Sanctions occidentales : un frein majeur pour l’Arctic LNG 2
Les sanctions imposées par les États-Unis et l’Union Européenne compliquent le développement du projet Arctic LNG 2. En novembre 2023, de nouvelles mesures américaines ont ciblé directement les entités et individus soutenant l’effort de guerre de la Russie, en ajoutant Arctic LNG 2 à leur liste noire. Le Département du Trésor américain a notamment précisé que ces sanctions visaient à limiter la capacité de la Russie à augmenter sa production et ses revenus énergétiques, affectant ainsi les perspectives de croissance à long terme de Novatek, l’opérateur du projet.
L’impact de ces restrictions se fait sentir sur toute la chaîne de valeur. Les partenaires industriels européens et asiatiques tels que TotalEnergies (France), CNPC et CNOOC (Chine) ainsi que le consortium japonais Japan Arctic LNG, ont tous dû revoir leurs engagements. Cela crée une incertitude importante quant aux livraisons futures de GNL et à la capacité de l’Arctic LNG 2 de respecter ses calendriers de production.
Conséquences sur le marché asiatique du GNL
L’exclusion de l’Inde change la donne pour le marché du GNL en Asie. Traditionnellement, l’Inde a été un acheteur dynamique de GNL, profitant de sa proximité géographique avec les projets russes et de son besoin croissant de gaz pour soutenir son développement économique. Avec ce refus, la demande asiatique devra être compensée par d’autres fournisseurs, principalement le Qatar, l’Australie et les États-Unis. Cela crée un nouvel équilibre de marché, avec des implications possibles sur les prix.

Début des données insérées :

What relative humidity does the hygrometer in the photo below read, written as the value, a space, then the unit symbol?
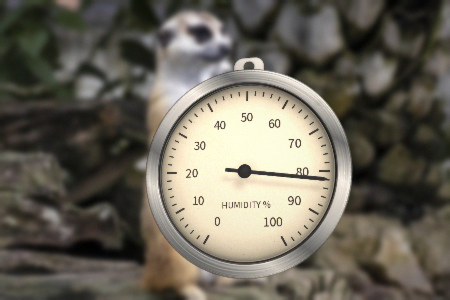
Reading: 82 %
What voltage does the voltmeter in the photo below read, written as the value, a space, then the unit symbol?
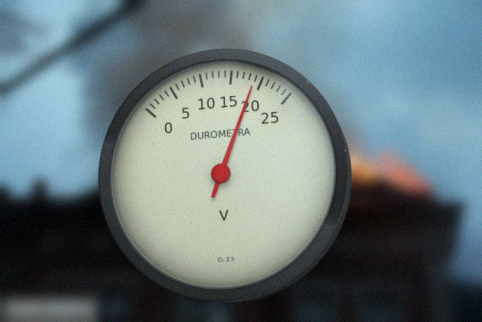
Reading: 19 V
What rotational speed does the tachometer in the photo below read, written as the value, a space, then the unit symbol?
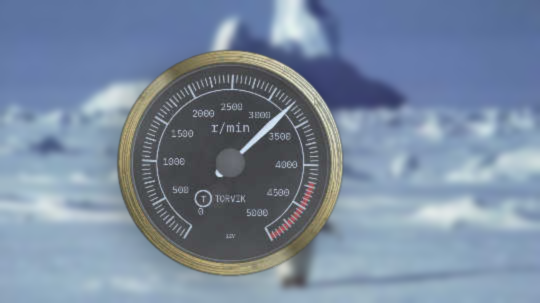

La Russie, quant à elle, se tourne vers la Chine pour combler ce manque. En 2023, Novatek a signé plusieurs accords avec des importateurs chinois pour des volumes totalisant 7,6 millions de tonnes de GNL par an, soit plus de la moitié de sa production annuelle prévue de l’Arctic LNG 2. Cependant, cette concentration des ventes vers un seul marché crée un risque de dépendance excessive, surtout si la Chine parvient à négocier des tarifs préférentiels, exploitant la position affaiblie de Moscou.
Implications pour la Russie : diversification ou isolement ?
Le retrait de l’Inde et les sanctions occidentales poussent la Russie à réévaluer sa stratégie énergétique. L’Arctic LNG 2 devait marquer une nouvelle ère de diversification des flux énergétiques russes, après le succès de Yamal LNG. Désormais, Moscou doit revoir ses ambitions et pourrait se retrouver à opérer à perte si elle ne parvient pas à trouver d’autres acheteurs sur des marchés à plus faible demande.
Les pressions sur la Russie pour diversifier ses clients sont accrues par le risque de surcapacité. Si le projet ne peut pas fonctionner à pleine capacité, Novatek pourrait être contraint de vendre sur les marchés spot à des prix réduits, accentuant encore la pression financière sur le groupe. L’option d’une restructuration du projet est également envisagée, bien qu’elle réduirait considérablement la rentabilité prévue à long terme.